> Records for processing:
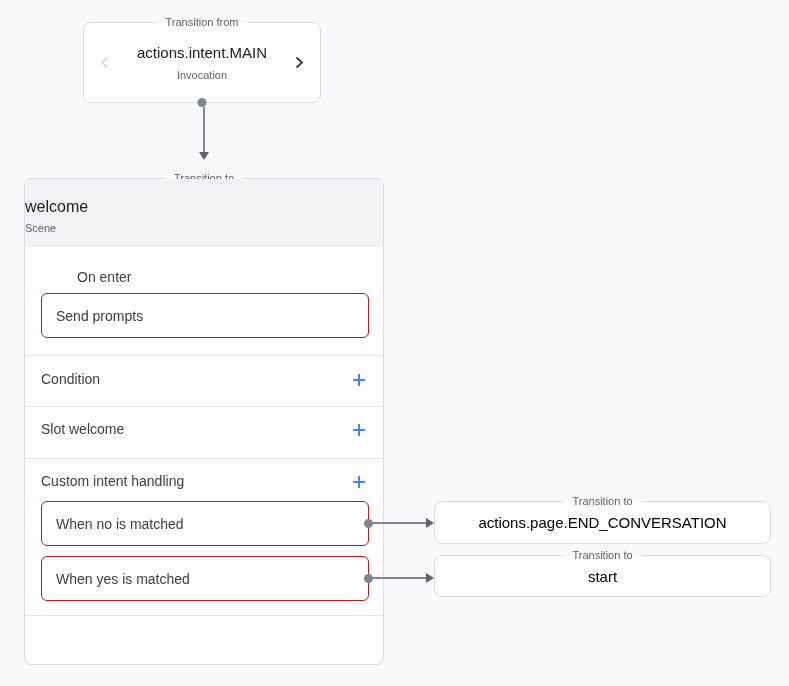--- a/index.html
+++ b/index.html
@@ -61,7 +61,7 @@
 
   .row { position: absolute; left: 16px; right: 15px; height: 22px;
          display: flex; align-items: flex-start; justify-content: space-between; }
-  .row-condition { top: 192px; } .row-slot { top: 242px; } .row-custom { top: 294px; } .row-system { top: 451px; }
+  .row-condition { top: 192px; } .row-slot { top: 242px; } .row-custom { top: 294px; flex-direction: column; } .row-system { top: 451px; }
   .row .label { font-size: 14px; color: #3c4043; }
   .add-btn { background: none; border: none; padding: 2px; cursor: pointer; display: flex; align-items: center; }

> What the exercise asks:
Copy only this part of the entries above: the line with "-61,7 +61,7 @@", the line with "14px; color: #3c4043;", and the lines between, all exactly as written.

> Response:
@@ -61,7 +61,7 @@
 
   .row { position: absolute; left: 16px; right: 15px; height: 22px;
          display: flex; align-items: flex-start; justify-content: space-between; }
-  .row-condition { top: 192px; } .row-slot { top: 242px; } .row-custom { top: 294px; } .row-system { top: 451px; }
+  .row-condition { top: 192px; } .row-slot { top: 242px; } .row-custom { top: 294px; flex-direction: column; } .row-system { top: 451px; }
   .row .label { font-size: 14px; color: #3c4043; }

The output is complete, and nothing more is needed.